### Request
Copy each of the rows below word for word, keeping every line unchanged. Leave out the pictures.

### Listed records
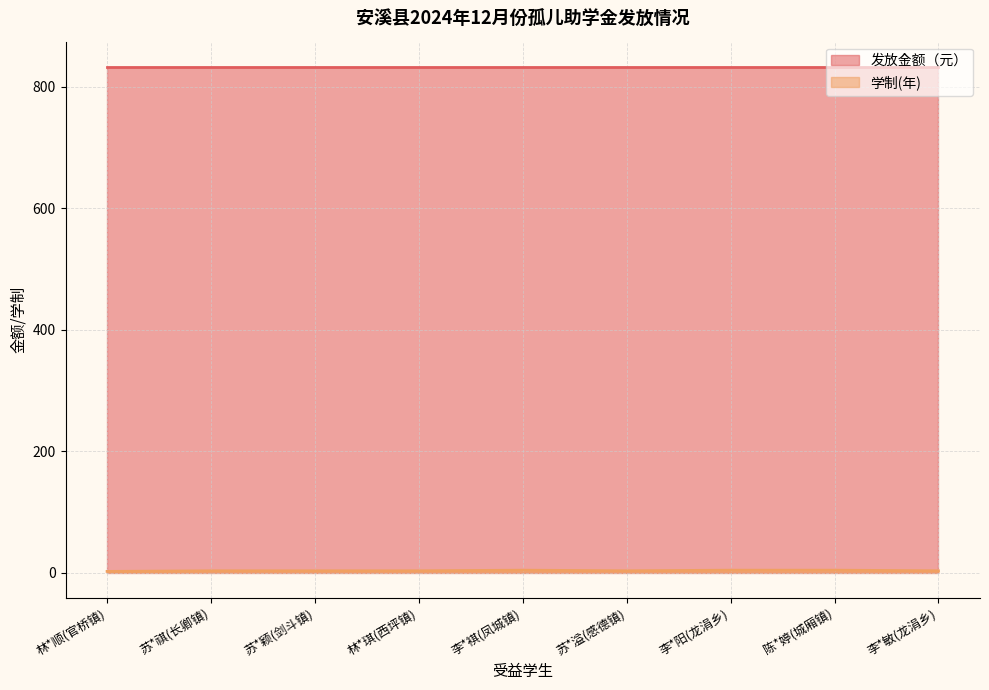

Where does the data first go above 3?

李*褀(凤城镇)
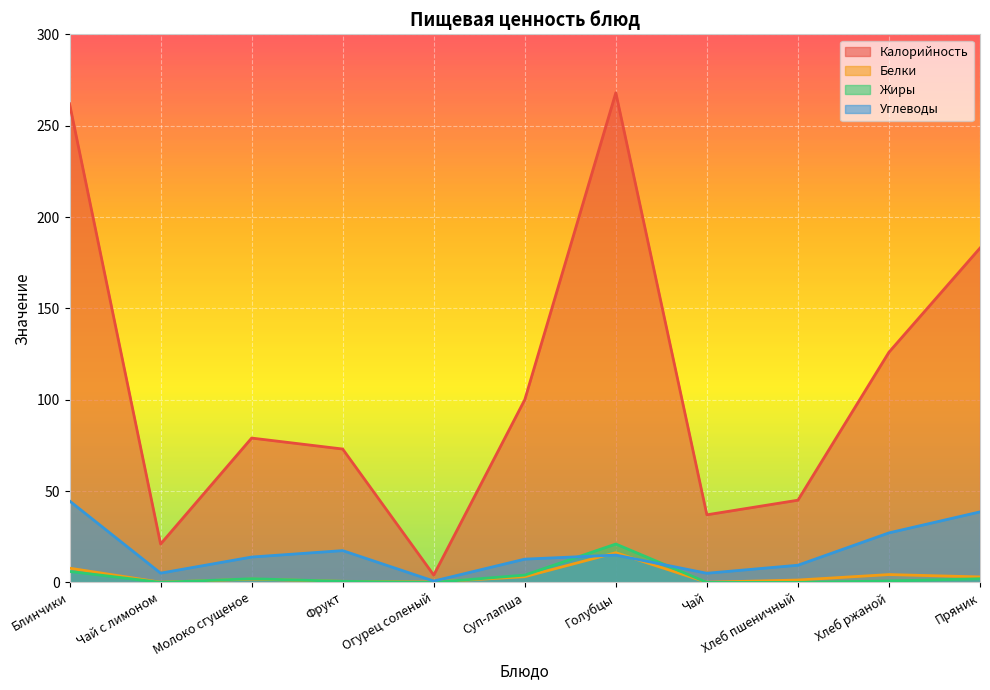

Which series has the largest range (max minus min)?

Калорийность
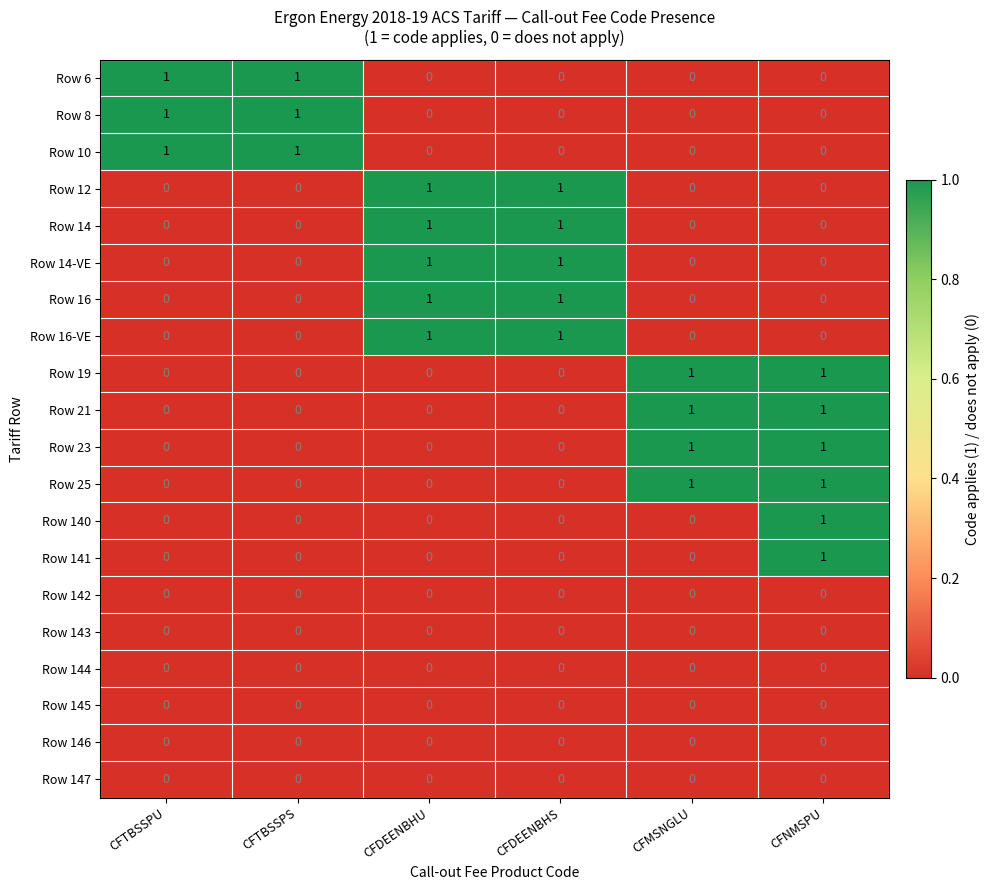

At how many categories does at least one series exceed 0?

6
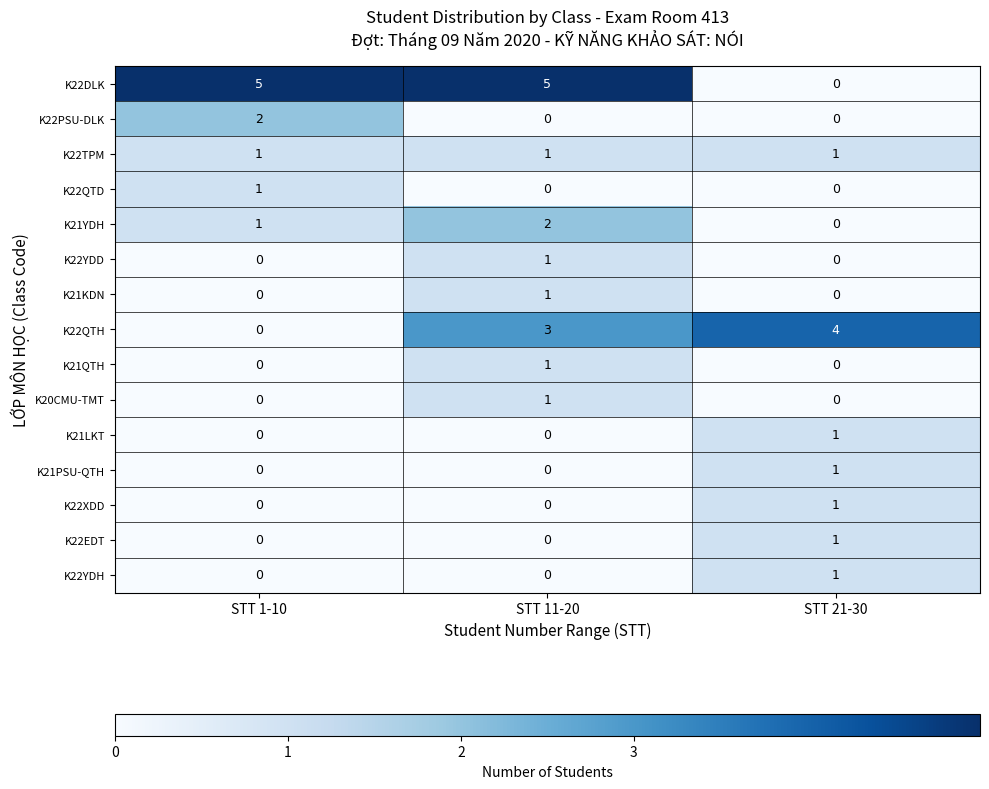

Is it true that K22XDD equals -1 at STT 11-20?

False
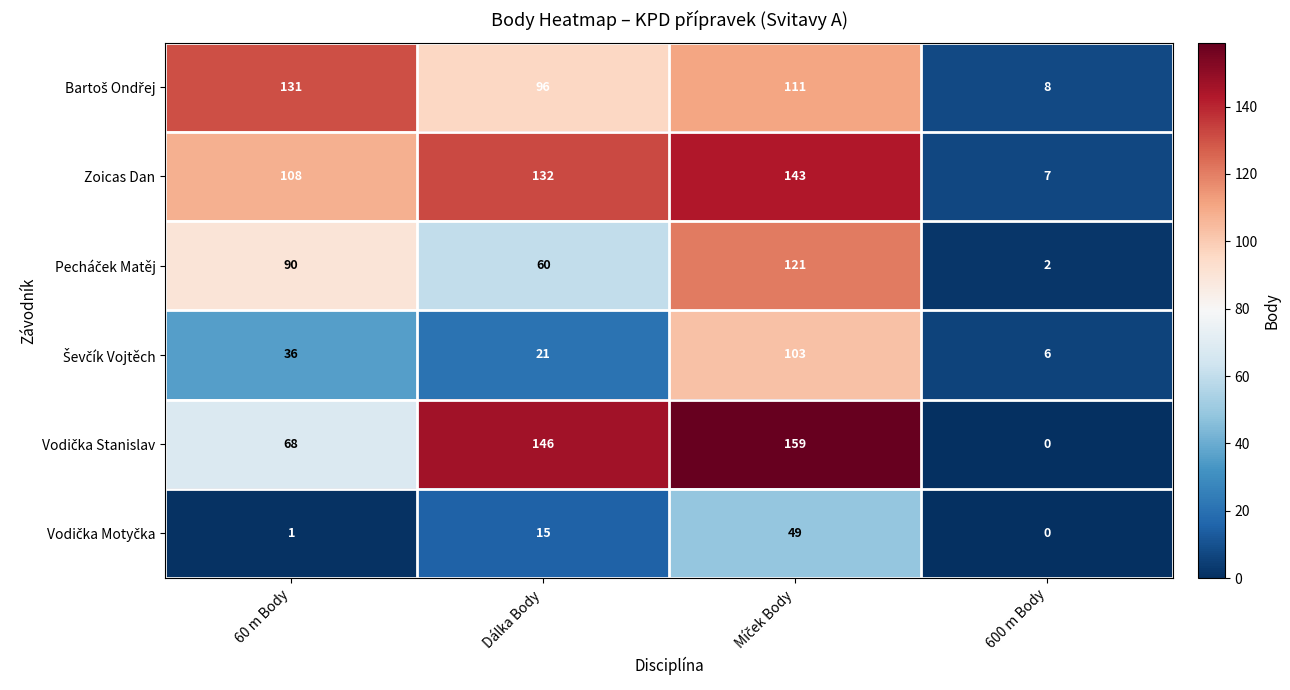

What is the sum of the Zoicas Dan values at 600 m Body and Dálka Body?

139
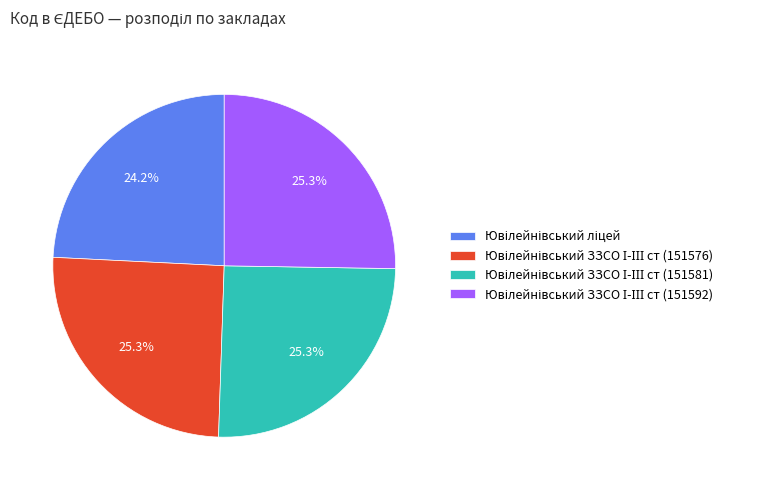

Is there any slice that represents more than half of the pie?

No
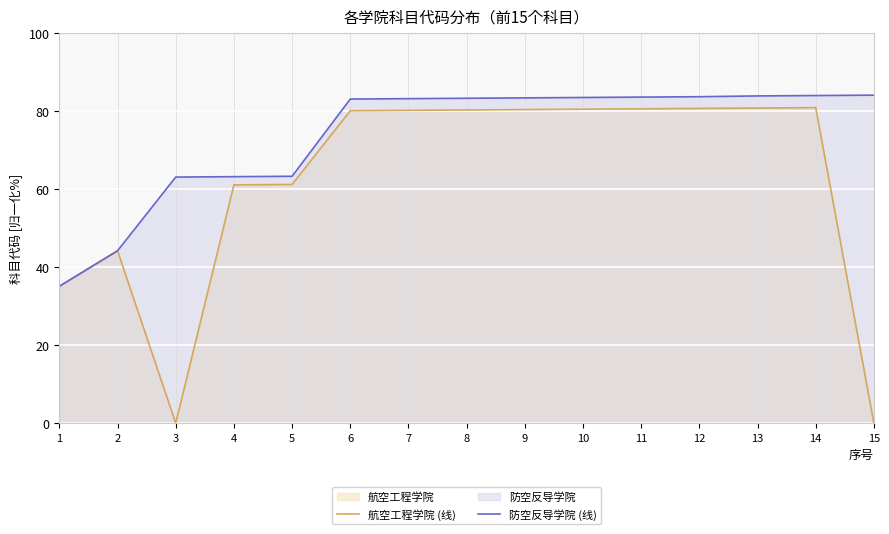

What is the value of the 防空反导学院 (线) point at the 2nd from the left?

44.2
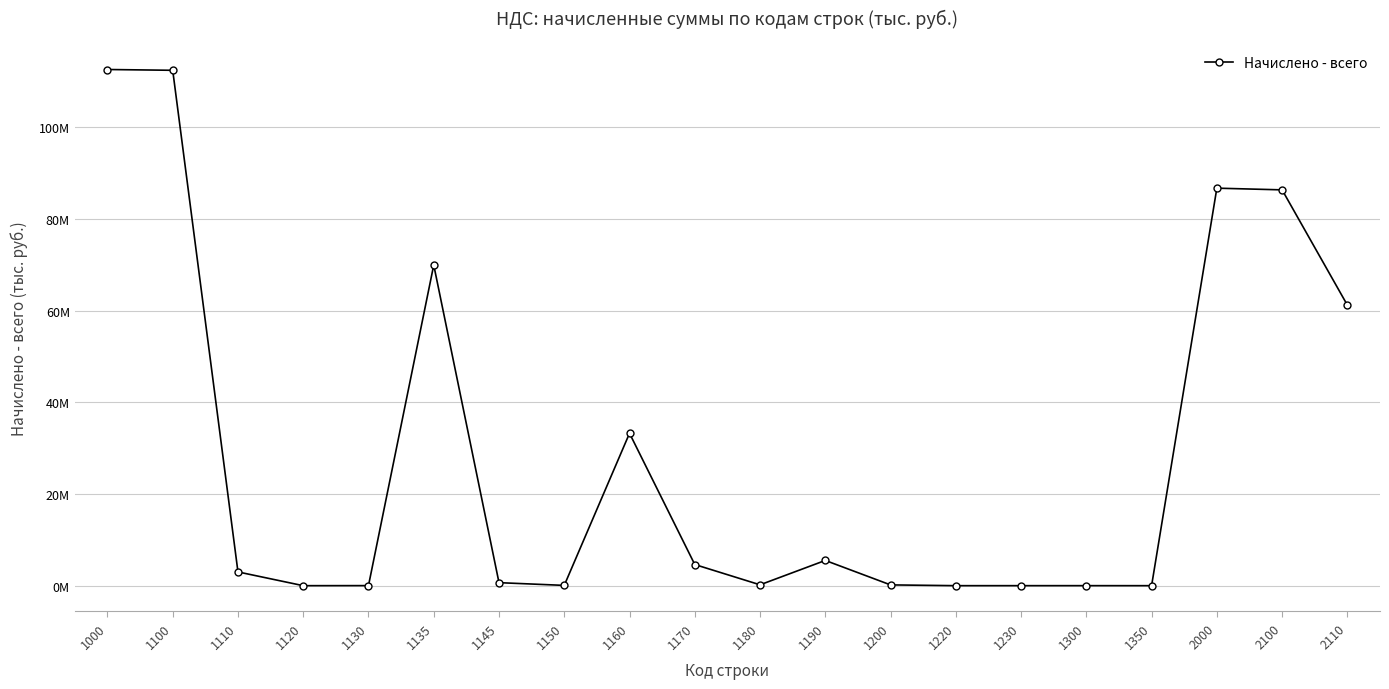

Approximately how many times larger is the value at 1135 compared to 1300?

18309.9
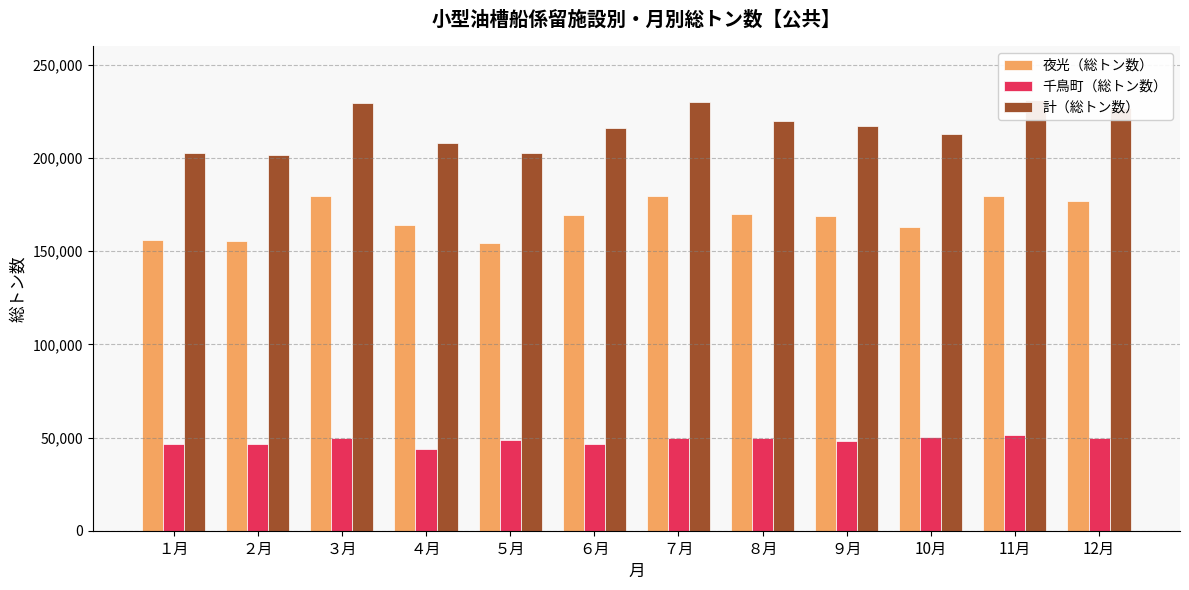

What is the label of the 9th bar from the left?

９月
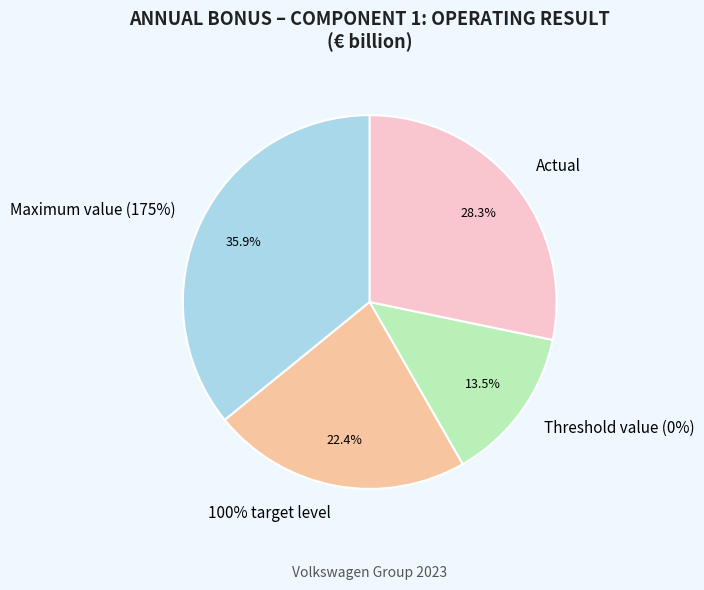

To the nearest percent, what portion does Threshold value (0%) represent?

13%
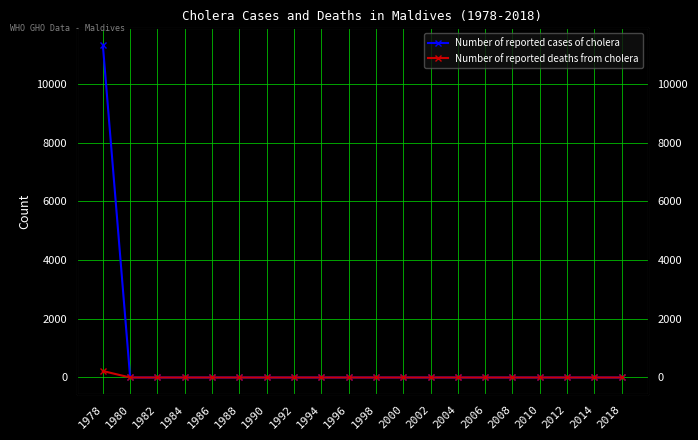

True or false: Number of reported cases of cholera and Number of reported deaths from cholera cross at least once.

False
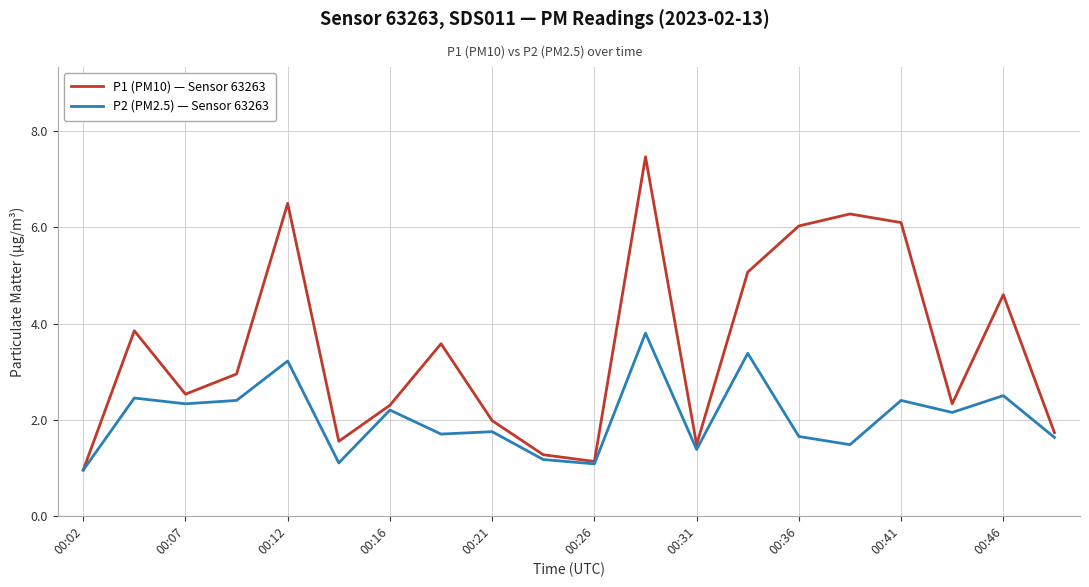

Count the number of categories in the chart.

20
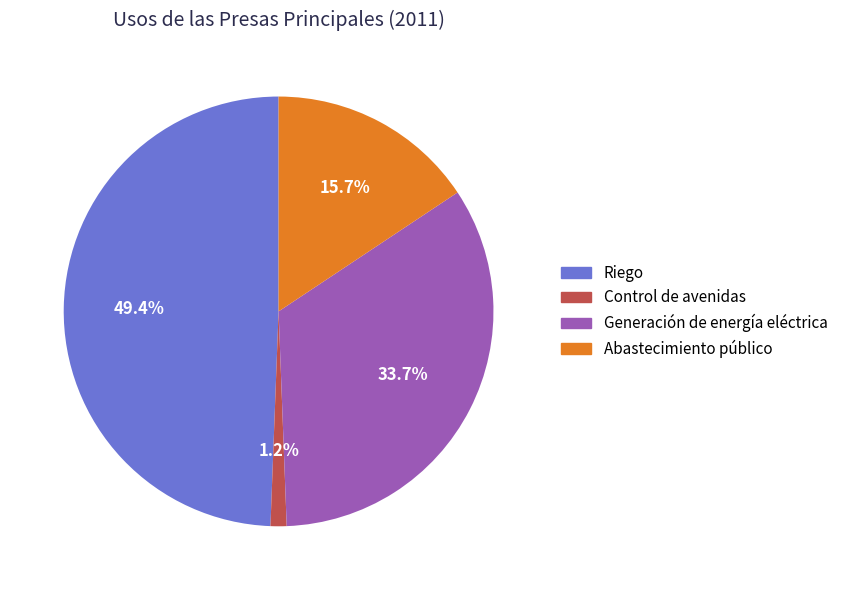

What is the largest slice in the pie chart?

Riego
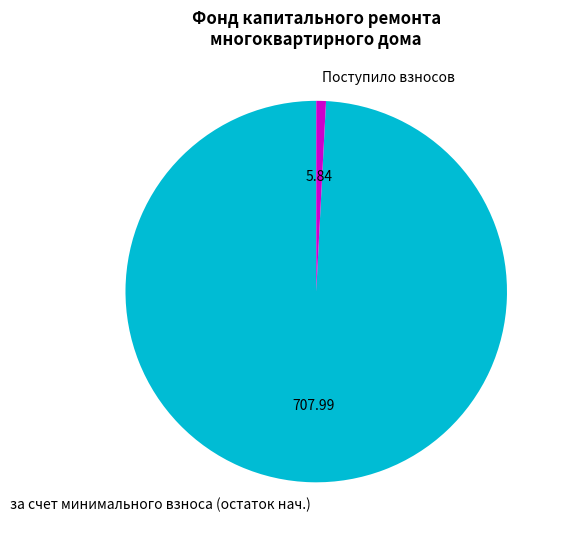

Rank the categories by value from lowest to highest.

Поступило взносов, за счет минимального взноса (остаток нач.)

### Response area
Where does the data first go above 3?

李*褀(凤城镇)

Which series has the largest range (max minus min)?

Калорийность

At how many categories does at least one series exceed 0?

6

Is it true that K22XDD equals -1 at STT 11-20?

False

What is the sum of the Zoicas Dan values at 600 m Body and Dálka Body?

139

Is there any slice that represents more than half of the pie?

No

What is the value of the 防空反导学院 (线) point at the 2nd from the left?

44.2

Approximately how many times larger is the value at 1135 compared to 1300?

18309.9

What is the label of the 9th bar from the left?

９月

To the nearest percent, what portion does Threshold value (0%) represent?

13%

True or false: Number of reported cases of cholera and Number of reported deaths from cholera cross at least once.

False

Count the number of categories in the chart.

20

What is the largest slice in the pie chart?

Riego

Rank the categories by value from lowest to highest.

Поступило взносов, за счет минимального взноса (остаток нач.)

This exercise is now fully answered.